We maintain our neutral recommendation on EQT Corporation (EQT) following its impressive fourth-quarter 2010 results, significant resource potential in the Appalachia Basin, accelerating Marcellus growth trend as well as low-cost structure.
The company registered impressive fourth-quarter 2010 results, marked by higher production volumes, gathering & processing volumes and higher natural gas liquid (NGL) prices. However, the results were partially offset by the lower realized natural gas prices and storage, marketing and other net revenues.
As a pure Appalachian player, EQT holds a significant amount of natural gas resource potential in the basin. Consequently, we believe the company can prosper by entering into joint ventures and accelerating its drilling activities.
Moreover, the company remains well positioned in the Marcellus Shale given its high quality large acreage position as well as its low royalty burden. The improvement in EQT’s 3P reserves in the last quarter was backed by significant enhancement in its Marcellus Shale performance.
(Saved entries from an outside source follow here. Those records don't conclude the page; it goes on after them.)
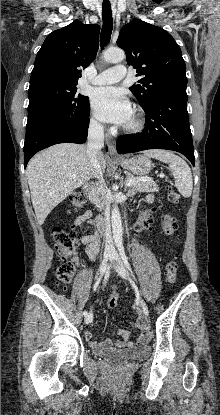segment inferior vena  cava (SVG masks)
<instances>
[{
    "mask_svg": "<svg viewBox=\"0 0 220 415\" xmlns=\"http://www.w3.org/2000/svg\"><path fill=\"white\" fill-rule=\"evenodd\" d=\"M103 125L97 122H92L88 130L87 154L90 160V165L93 170L94 178L100 179L102 171L99 164L98 156L104 146V131ZM99 223L105 225V250L113 251V241L111 235L110 220L108 217L100 219Z\"/></svg>",
    "mask_w": 220,
    "mask_h": 415,
    "instance_id": "obj_1",
    "label": "inferior vena cava"
}]
</instances>
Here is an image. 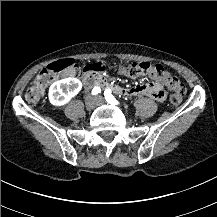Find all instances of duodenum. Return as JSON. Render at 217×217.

Notably, EQT replaced 928% of its fourth-quarter production, which was mostly fueled by organic development activities in the Marcellus Shale.
Management’s continued focus on the Marcellus Shale was reaffirmed by its capital allocation program, where approximately 80% of 2011 drilling expenditures are planned with the remainder being for the Huron/Berea play. EQT also expects natural gas production sales volume of 175 billion cubic feet equivalents (Bcfe) for 2011. We expect the company to exceed its guidance aided by the low-risk and high-growth rate drilling locations in Huron and Marcellus Shale.
The company intends to fund its 2011 capex of $970 million with internal cash flow along with proceeds from asset divestitures. Recently, the company completed the sale of its Kentucky Langley processing plant to MarkWest Energy Partners L.P. (MWE) for $230 million. The transaction reveals EQT’s assurance to prioritize its capital allocation toward its exploration and production business, which generates a higher return.
EQT is a low-cost producer with a strategic midstream presence. The company registered low unit costs to produce, gather, process and transport its produced natural gas at $1.63 per million cubic feet equivalent (Mcfe) in the fourth quarter of 2010 compared with $1.64 per Mcfe in the year-ago quarter.
However, we believe EQT lacks geographical diversity in its asset base, as its resources are concentrated in the Appalachian Basin. Any potential disruption in the region will adversely affect the company’s results.
Again, the company remains highly exposed to volatile natural gas fundamentals and weak commodity prices, which might lead EQT to perform below our expectations.
EQT holds a Zacks #3 Rank, which translates to a short-term Hold rating.